_YOUR GOAL_.
Extract every line of text from each row, reproducing each line without changes.
====== DATA
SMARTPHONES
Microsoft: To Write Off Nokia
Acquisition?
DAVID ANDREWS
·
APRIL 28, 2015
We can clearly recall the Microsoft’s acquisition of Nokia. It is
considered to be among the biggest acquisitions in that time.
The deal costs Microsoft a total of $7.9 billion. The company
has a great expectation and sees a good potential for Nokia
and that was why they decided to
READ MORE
============
_EXPECTED OUTPUT_.
SMARTPHONES
Microsoft: To Write Off Nokia
Acquisition?
DAVID ANDREWS
·
APRIL 28, 2015
We can clearly recall the Microsoft’s acquisition of Nokia. It is
considered to be among the biggest acquisitions in that time.
The deal costs Microsoft a total of $7.9 billion. The company
has a great expectation and sees a good potential for Nokia
and that was why they decided to
READ MORE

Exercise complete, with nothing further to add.